| Job |
Pick out every line below that contains the word "value". Case counts.

| Extracted information |
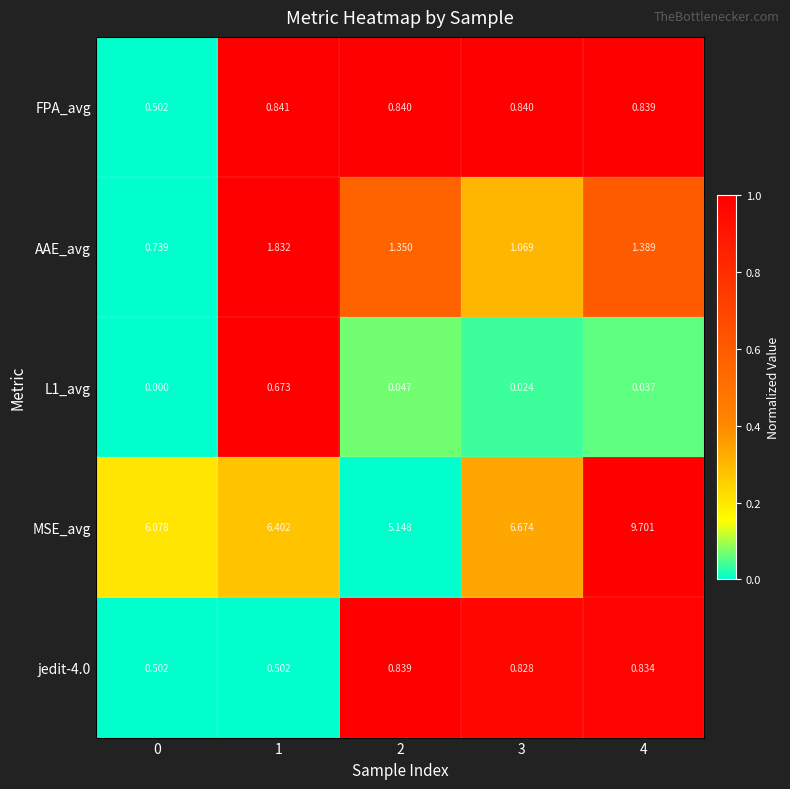

Is the value of jedit-4.0 at 2 greater than the value of FPA_avg at 2?

No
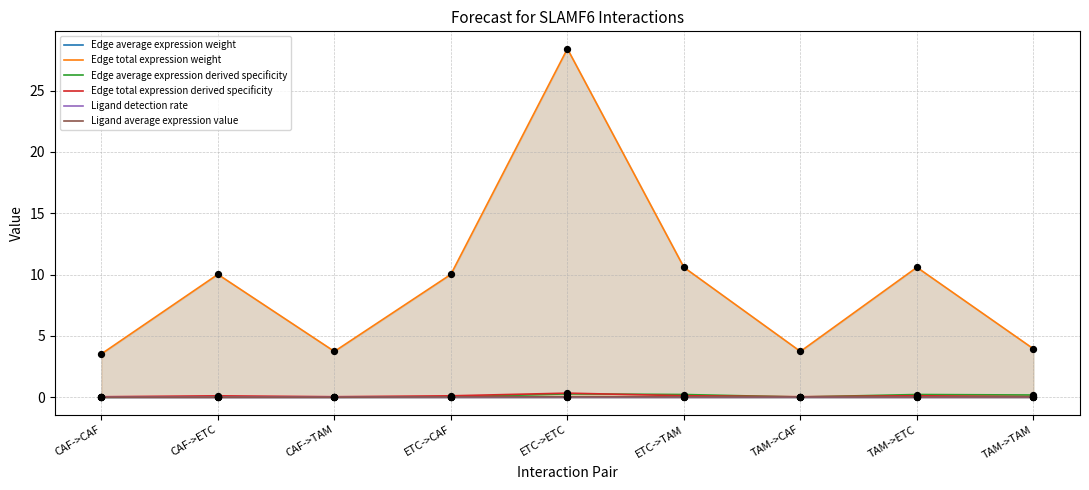

Which series reaches the maximum Y coordinate?

Edge total expression weight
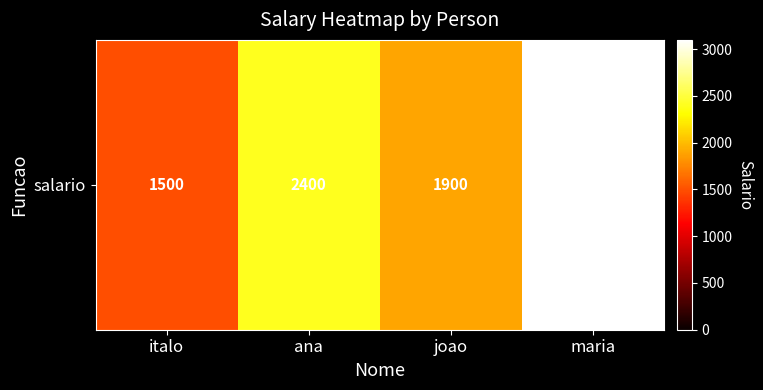

List the labels in order of value, largest first.

maria, ana, joao, italo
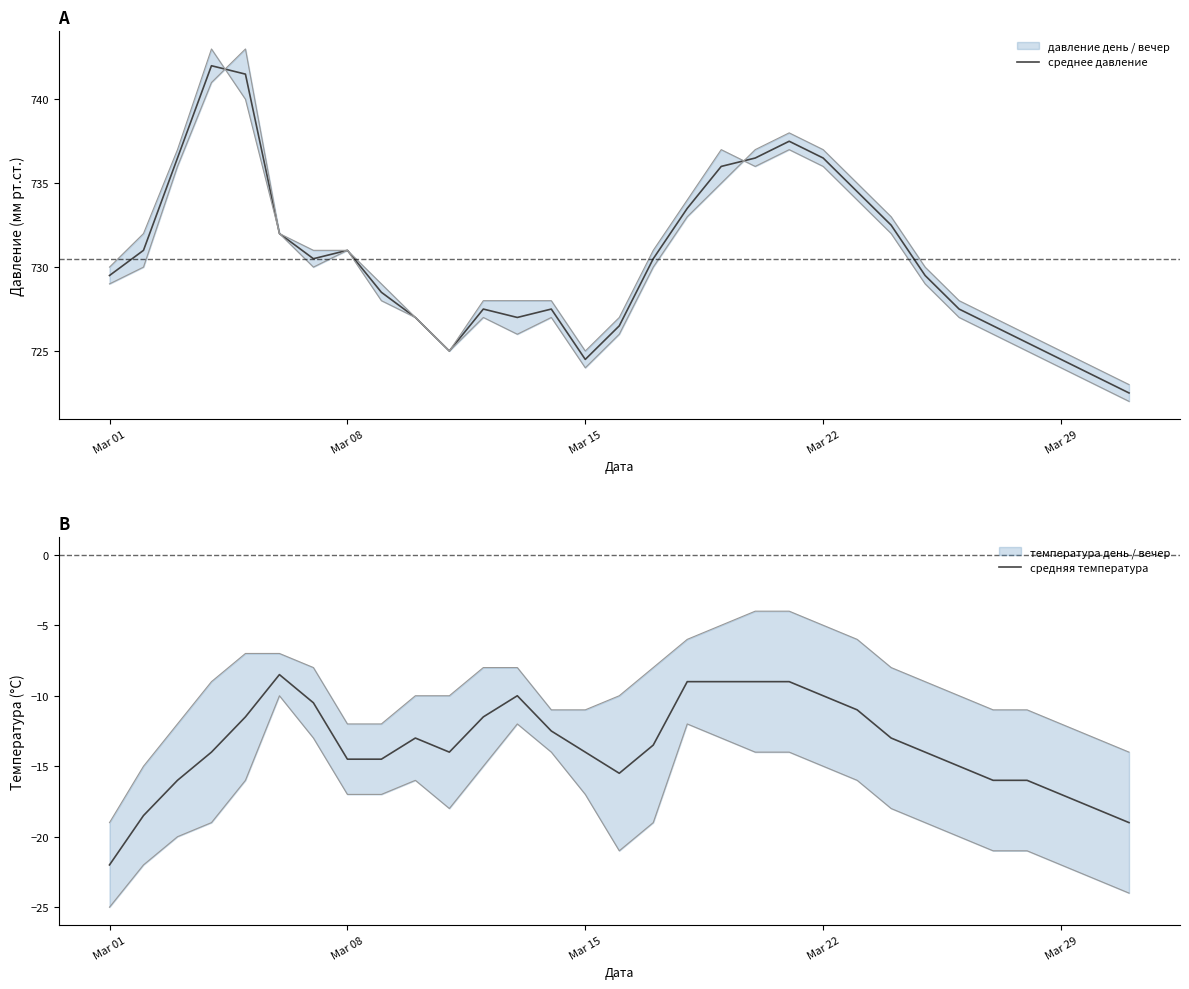

What is the highest value of the среднее давление series?

742.0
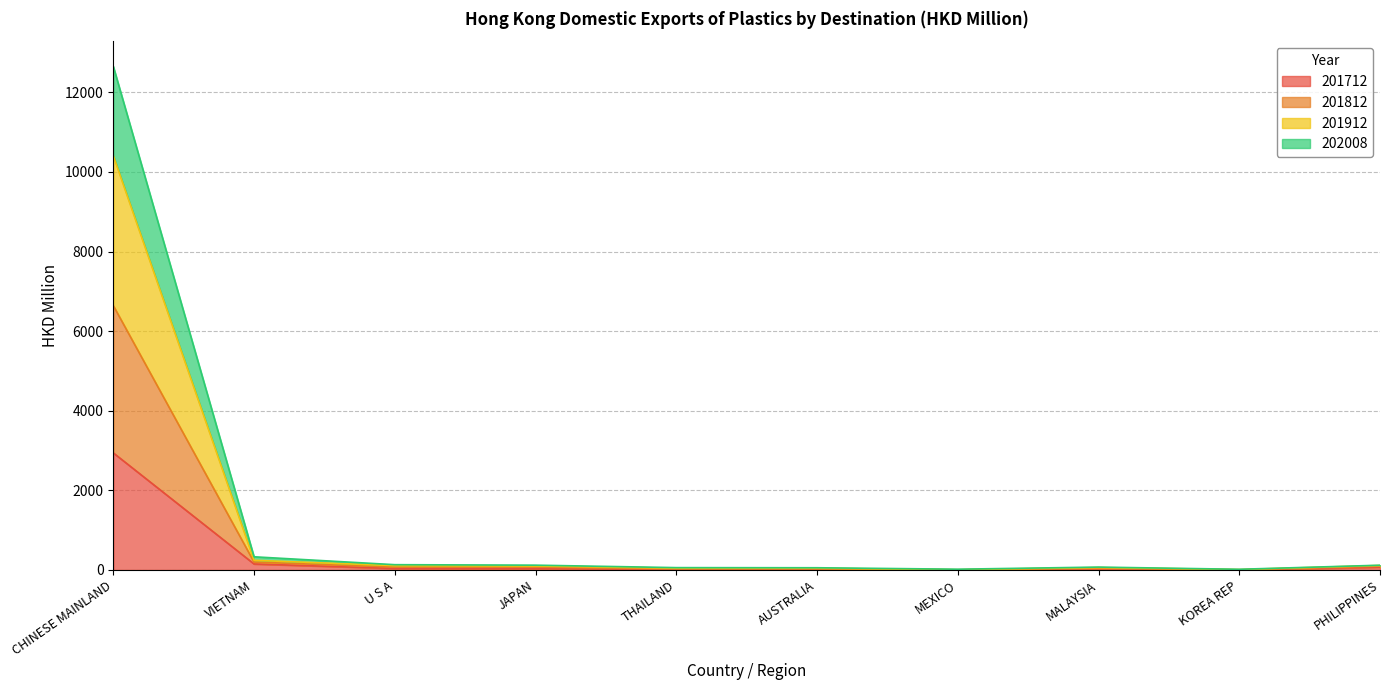

What is the maximum value shown in the chart?

12651.6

| Output below |
Is the value of jedit-4.0 at 2 greater than the value of FPA_avg at 2?
List the labels in order of value, largest first.
What is the highest value of the среднее давление series?
What is the maximum value shown in the chart?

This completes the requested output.